Not everyone will understand, but hopefully, by being open and honest you can share where you’re coming from and start the conversation with the people you love.
I hope these tips will help you survive and hopefully enjoy the holidays as a Highly Sensitive Person.
Being a Highly Sensitive Person can make life challenging at times, especially during the busy holiday season. But embracing your sensitive nature, and working with it, rather than against it can make a big difference.

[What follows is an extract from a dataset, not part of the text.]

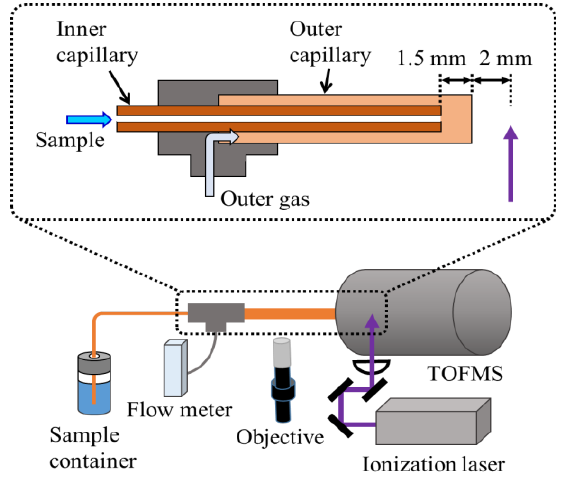
Figure 1. Schematic diagram of the apparatus. An enlarged view of a pair of concentric capillary columns for sample introduction is also shown.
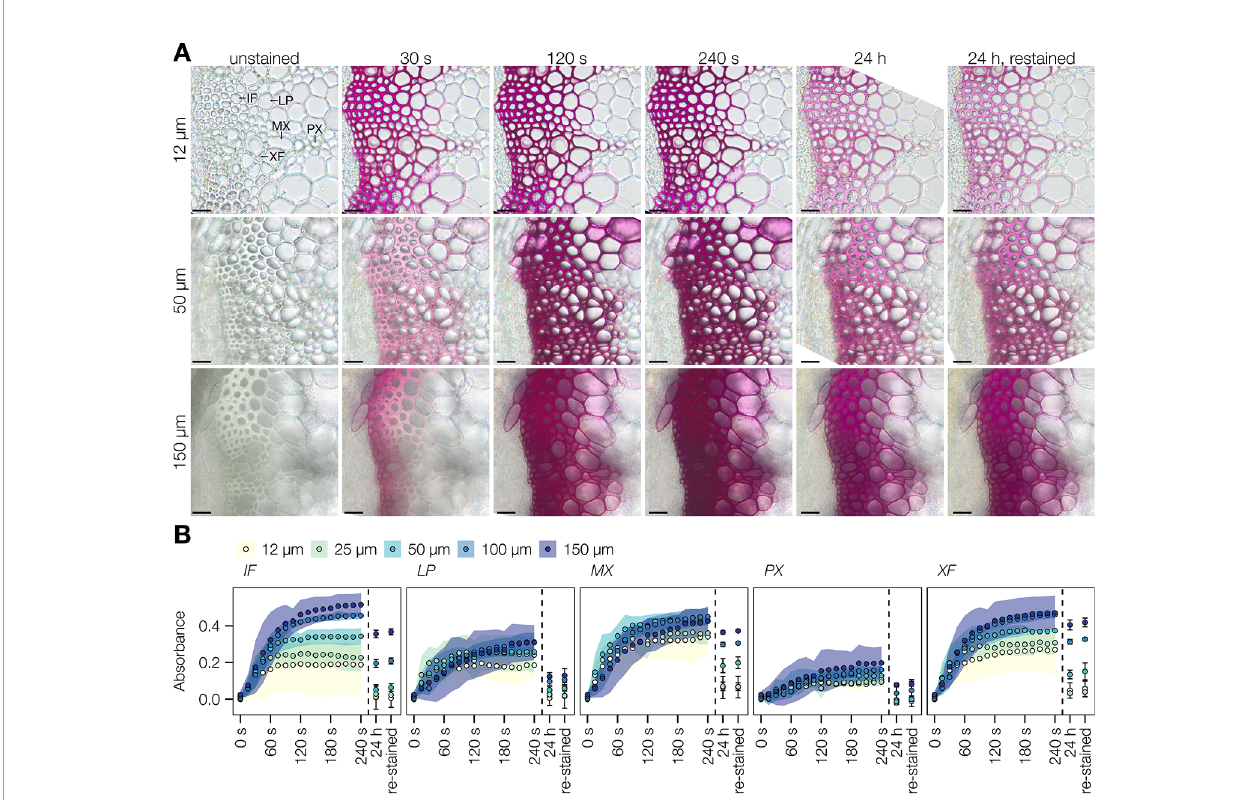
FIGURE 3 | Stability of the Wiesner test in plant sections. (A) Live imaging of Arabidopsis transverse stem sections before, during, and after staining with the Wiesner test. Different section thicknesses, ranging from 12 to 150 µm, were followed for 24 h, and re-stained with addition of new Wiesner test reagent. Ligni fi ed cell types include interfascicular fi bers (IF), ligni fi ed parenchyma (LP), metaxylem vessels (MX), protoxylem vessels (PX), and xylary fi bers (XF). Bars = 25 µm. (B) Changes in absorbance in response to the Wiesner test monitored by live imaging in the fi ve different cell types during the fi rst 240 s after staining, after 24 h, and after re-staining. Colored ribbons and bars indicate ± standard deviation. Measurements were done using 50 measurement points of 12 pixels each per cell type in fi ve independent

If you’re a Highly Sensitive Person, what do you find most challenging during the holiday season? What do you do to better cope during the holidays? Are you planning to do anything different this holiday season to help you enjoy the holidays more? Leave a comment below and let me know!

NATALIE K
Sunday 18th of December 2022
I find it hardest to have to attend too many Christmas parties and the shopping out and about is extremely difficult for me!! I now shop on-line or send food gifts. This has made life so much easier!!! I've learned I need LOTS of time alone between social gatherings and if my husband needs to go alone that's alright!!
Simple Lionheart Life
Tuesday 20th of December 2022
Good for you for recognizing this about yourself. I find all the "people-ing" hard too. But great job doing what is best for you. Thanks for reading and sharing your experiences!
Best Ketamine Clinics
Friday 15th of January 2021
You know I read your advice. They are beautiful. Really! You write so beautifully, about sensitive people, it's very nice. It's great that you care about us. I'm talking about us because I'm quite sensitive, I would even say very much. I am very sorry that I did not read this post before, but the main thing is that I read it. I also really liked the advice, because I had never thought about how just spending time alone during the New Year's bustle could help. Thank you!
Simple Lionheart Life
Monday 18th of January 2021
I'm so glad you found it helpful. Thanks for reading!
Simone
Saturday 1st of December 2018
I love this post. Thank you for writing something I feel is me to a T.
Simple Lionheart Life
Saturday 1st of December 2018
You're so welcome Simone. It makes me really happy to know this post was helpful for you. I've found it really beneficial knowing I'm not alone as a HSP too. Thanks for reading :)
Sandra
Wednesday 21st of November 2018
Great tips! I find that not only highly sensitive people would enjoy this article, but also anyone that likes simplicity in their lives. Thanks for sharing :)
Simple Lionheart Life
Thursday 22nd of November 2018
Thanks, Sandra! I'm glad you enjoyed the post. I totally agree with you. I wrote the post for HSP, but it can absolutely apply to anyone who is looking to simplify - Highly Sensitive or not! Thanks for reading :)
Karen
Sunday 18th of November 2018
I have commented on the website that I do not put up a Christmas tree. Two little dogs share this space, and really there is no place for a tree. I will bring out my Advent wreath on 12/2, the First Sunday in Advent. I purchased a few handmade items from an online small-business facilitator in late October. This business takes care of payments and shipping notices, but the items are shipped from their creators. The items I bought most likely could not be found locally, and I don't like shopping in crowds.
Simple Lionheart Life
Sunday 18th of November 2018
Those sound like great ways to simplify the holidays for yourself this year. Well done! I really appreciate online shopping as well for holiday gifts. I find the busy stores and malls really overwhelming and stressful. Thanks for reading and sharing the ways you work to simplify the holidays!